(Dataset entries)
__________

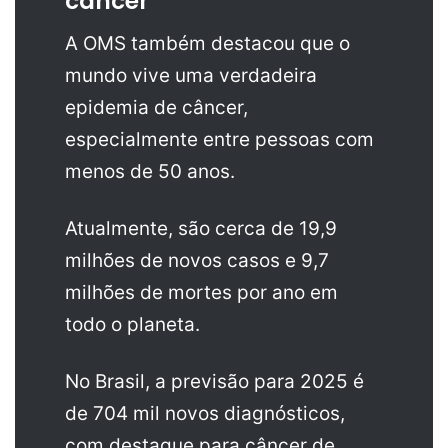
câncer
A OMS também destacou que o
mundo vive uma verdadeira
epidemia de câncer,
especialmente entre pessoas com
menos de 50 anos.
Atualmente, são cerca de 19,9
milhões de novos casos e 9,7
milhões de mortes por ano em
todo o planeta.
No Brasil, a previsão para 2025 é
de 704 mil novos diagnósticos,
com destaque para câncer de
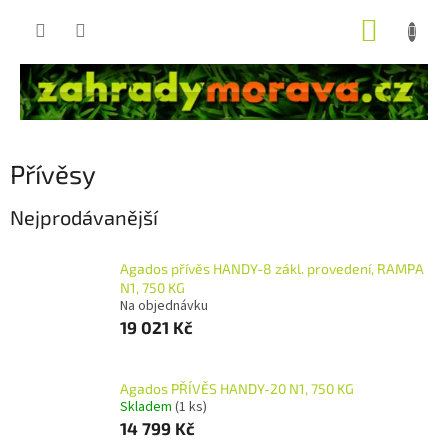
Přejít
NÁKUP
na
obsah
KOŠÍK
Přívěsy
Nejprodávanější
Agados přívěs HANDY-8 zákl. provedení, RAMPA
N1, 750 KG
Na objednávku
19 021 Kč
Agados PŘÍVĚS HANDY-20 N1, 750 KG
Skladem
(1 ks)
14 799 Kč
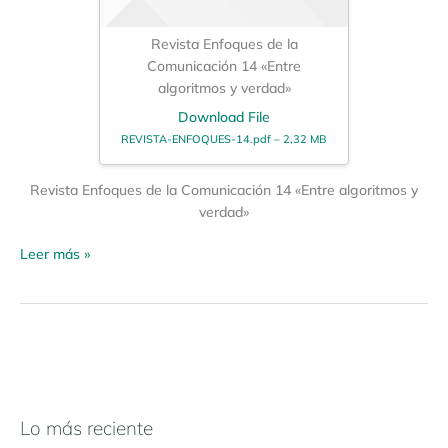
Revista Enfoques de la
Comunicación 14 «Entre
algoritmos y verdad»
Download File
REVISTA-ENFOQUES-14.pdf – 2,32 MB
Revista Enfoques de la Comunicación 14 «Entre algoritmos y
verdad»
Leer más »
Lo más reciente
N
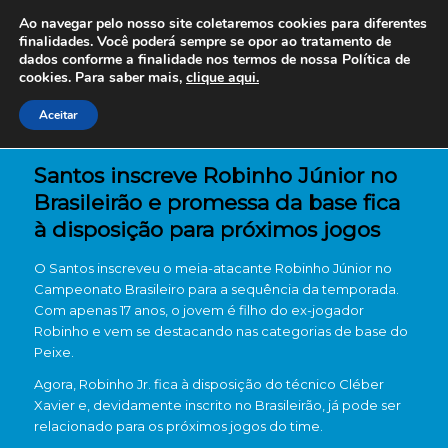
Ao navegar pelo nosso site coletaremos cookies para diferentes
finalidades. Você poderá sempre se opor ao tratamento de
dados conforme a finalidade nos termos de nossa
Política de
cookies. Para saber mais,
clique aqui.
Aceitar
Santos inscreve Robinho Júnior no
Brasileirão e promessa da base fica
à disposição para próximos jogos
O Santos inscreveu o meia-atacante Robinho Júnior no
Campeonato Brasileiro para a sequência da temporada.
Com apenas 17 anos, o jovem é filho do ex-jogador
Robinho e vem se destacando nas categorias de base do
Peixe.
Agora, Robinho Jr. fica à disposição do técnico Cléber
Xavier e, devidamente inscrito no Brasileirão, já pode ser
relacionado para os próximos jogos do time.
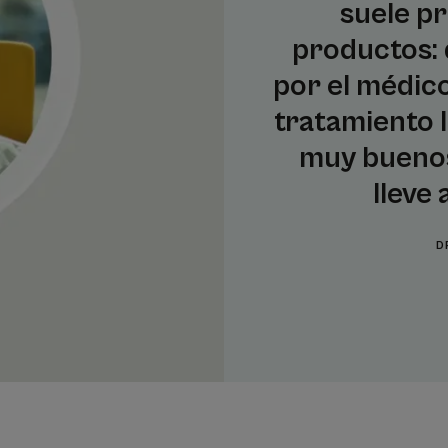
suele p
productos:
por el médico
tratamiento l
muy buenos
lleve
D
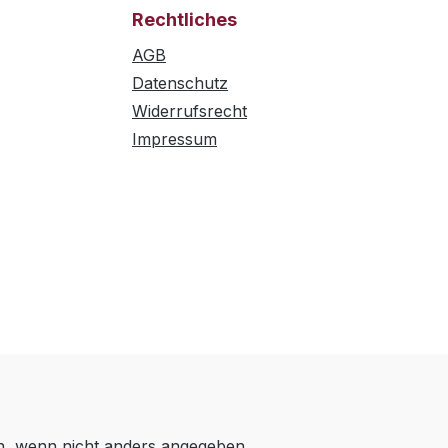
Rechtliches
AGB
Datenschutz
Widerrufsrecht
Impressum
 wenn nicht anders angegeben.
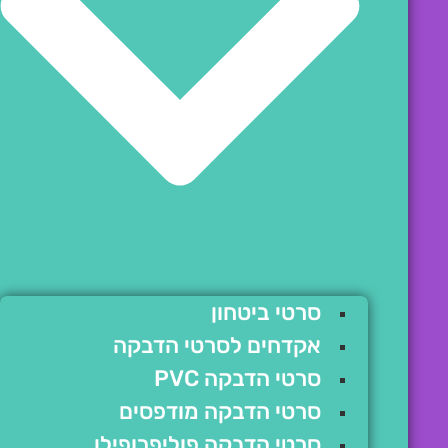
סרטי ביטחון
אקדחים לסרטי הדבקה
סרטי הדבקה PVC
סרטי הדבקה מודפסים
סרטי הדבקה פוליפרופילן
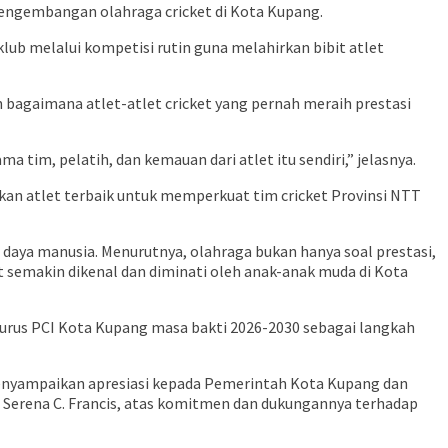
engembangan olahraga cricket di Kota Kupang.
b melalui kompetisi rutin guna melahirkan bibit atlet
bagaimana atlet-atlet cricket yang pernah meraih prestasi
a tim, pelatih, dan kemauan dari atlet itu sendiri,” jelasnya.
an atlet terbaik untuk memperkuat tim cricket Provinsi NTT
aya manusia. Menurutnya, olahraga bukan hanya soal prestasi,
et semakin dikenal dan diminati oleh anak-anak muda di Kota
urus PCI Kota Kupang masa bakti 2026-2030 sebagai langkah
 menyampaikan apresiasi kepada Pemerintah Kota Kupang dan
, Serena C. Francis, atas komitmen dan dukungannya terhadap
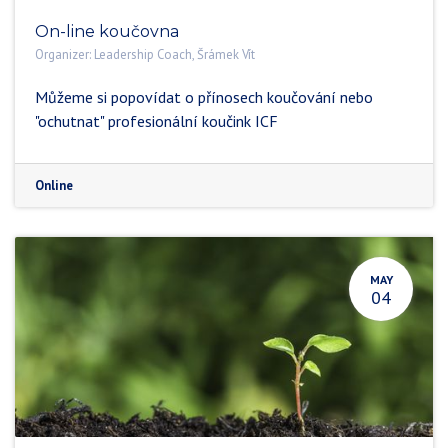
On-line koučovna
Organizer:
Leadership Coach, Šrámek Vít
Můžeme si popovídat o přínosech koučování nebo
"ochutnat" profesionální koučink ICF
Online
MAY
04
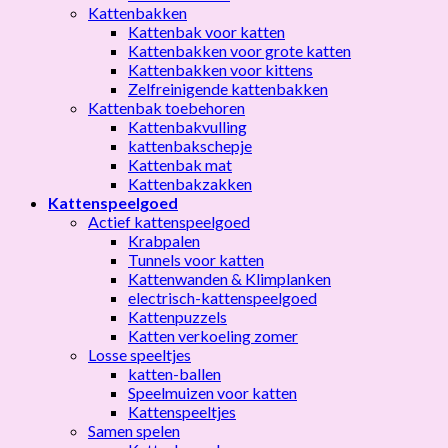
Kattenbakken
Kattenbak voor katten
Kattenbakken voor grote katten
Kattenbakken voor kittens
Zelfreinigende kattenbakken
Kattenbak toebehoren
Kattenbakvulling
kattenbakschepje
Kattenbak mat
Kattenbakzakken
Kattenspeelgoed
Actief kattenspeelgoed
Krabpalen
Tunnels voor katten
Kattenwanden & Klimplanken
electrisch-kattenspeelgoed
Kattenpuzzels
Katten verkoeling zomer
Losse speeltjes
katten-ballen
Speelmuizen voor katten
Kattenspeeltjes
Samen spelen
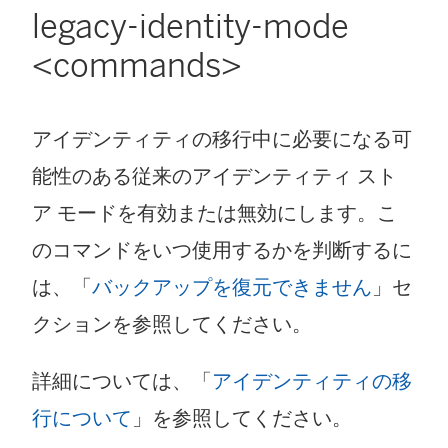
legacy-identity-mode
<commands>
アイデンティティの移行中に必要になる可
能性のある従来のアイデンティティ スト
ア モードを有効または無効にします。こ
のコマンドをいつ使用するかを判断するに
は、「
バックアップを復元できません
」セ
クションを参照してください。
詳細については、「
アイデンティティの移
行について
」を参照してください。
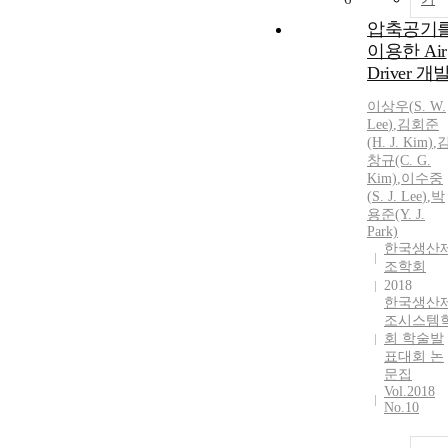
압축공기
이용한 Air
Driver 개
이상우
(
S.
W.
Lee
)
,
김회준
(H. J. Kim)
,
창규(C. G.
Kim)
,
이수중
(
S.
J.
Lee
)
,
박
용준(Y. J.
Park)
한국생산
조학회
2018
한국생산
조시스템
회 학술발
표대회 논
문집
Vol.2018
No.10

__________

Pictures are to be left out; please print the rest of the records above word for word.

câncer
A OMS também destacou que o
mundo vive uma verdadeira
epidemia de câncer,
especialmente entre pessoas com
menos de 50 anos.
Atualmente, são cerca de 19,9
milhões de novos casos e 9,7
milhões de mortes por ano em
todo o planeta.
No Brasil, a previsão para 2025 é
de 704 mil novos diagnósticos,
com destaque para câncer de
Přejít
NÁKUP
na
obsah
KOŠÍK
Přívěsy
Nejprodávanější
Agados přívěs HANDY-8 zákl. provedení, RAMPA
N1, 750 KG
Na objednávku
19 021 Kč
Agados PŘÍVĚS HANDY-20 N1, 750 KG
Skladem
(1 ks)
14 799 Kč
Revista Enfoques de la
Comunicación 14 «Entre
algoritmos y verdad»
Download File
REVISTA-ENFOQUES-14.pdf – 2,32 MB
Revista Enfoques de la Comunicación 14 «Entre algoritmos y
verdad»
Leer más »
Lo más reciente
N
Ao navegar pelo nosso site coletaremos cookies para diferentes
finalidades. Você poderá sempre se opor ao tratamento de
dados conforme a finalidade nos termos de nossa
Política de
cookies. Para saber mais,
clique aqui.
Aceitar
Santos inscreve Robinho Júnior no
Brasileirão e promessa da base fica
à disposição para próximos jogos
O Santos inscreveu o meia-atacante Robinho Júnior no
Campeonato Brasileiro para a sequência da temporada.
Com apenas 17 anos, o jovem é filho do ex-jogador
Robinho e vem se destacando nas categorias de base do
Peixe.
Agora, Robinho Jr. fica à disposição do técnico Cléber
Xavier e, devidamente inscrito no Brasileirão, já pode ser
relacionado para os próximos jogos do time.
suele p
productos:
por el médico
tratamiento l
muy buenos
lleve
D
Rechtliches
AGB
Datenschutz
Widerrufsrecht
Impressum
 wenn nicht anders angegeben.
סרטי ביטחון
אקדחים לסרטי הדבקה
סרטי הדבקה PVC
סרטי הדבקה מודפסים
סרטי הדבקה פוליפרופילן
engembangan olahraga cricket di Kota Kupang.
b melalui kompetisi rutin guna melahirkan bibit atlet
bagaimana atlet-atlet cricket yang pernah meraih prestasi
a tim, pelatih, dan kemauan dari atlet itu sendiri,” jelasnya.
an atlet terbaik untuk memperkuat tim cricket Provinsi NTT
aya manusia. Menurutnya, olahraga bukan hanya soal prestasi,
et semakin dikenal dan diminati oleh anak-anak muda di Kota
urus PCI Kota Kupang masa bakti 2026-2030 sebagai langkah
 menyampaikan apresiasi kepada Pemerintah Kota Kupang dan
, Serena C. Francis, atas komitmen dan dukungannya terhadap
On-line koučovna
Organizer:
Leadership Coach, Šrámek Vít
Můžeme si popovídat o přínosech koučování nebo
"ochutnat" profesionální koučink ICF
Online
MAY
04
Kattenbakken
Kattenbak voor katten
Kattenbakken voor grote katten
Kattenbakken voor kittens
Zelfreinigende kattenbakken
Kattenbak toebehoren
Kattenbakvulling
kattenbakschepje
Kattenbak mat
Kattenbakzakken
Kattenspeelgoed
Actief kattenspeelgoed
Krabpalen
Tunnels voor katten
Kattenwanden & Klimplanken
electrisch-kattenspeelgoed
Kattenpuzzels
Katten verkoeling zomer
Losse speeltjes
katten-ballen
Speelmuizen voor katten
Kattenspeeltjes
Samen spelen
legacy-identity-mode
<commands>
アイデンティティの移行中に必要になる可
能性のある従来のアイデンティティ スト
ア モードを有効または無効にします。こ
のコマンドをいつ使用するかを判断するに
は、「
バックアップを復元できません
」セ
クションを参照してください。
詳細については、「
アイデンティティの移
行について
」を参照してください。
압축공기
이용한 Air
Driver 개
이상우
(
S.
W.
Lee
)
,
김회준
(H. J. Kim)
,
창규(C. G.
Kim)
,
이수중
(
S.
J.
Lee
)
,
박
용준(Y. J.
Park)
한국생산
조학회
2018
한국생산
조시스템
회 학술발
표대회 논
문집
Vol.2018
No.10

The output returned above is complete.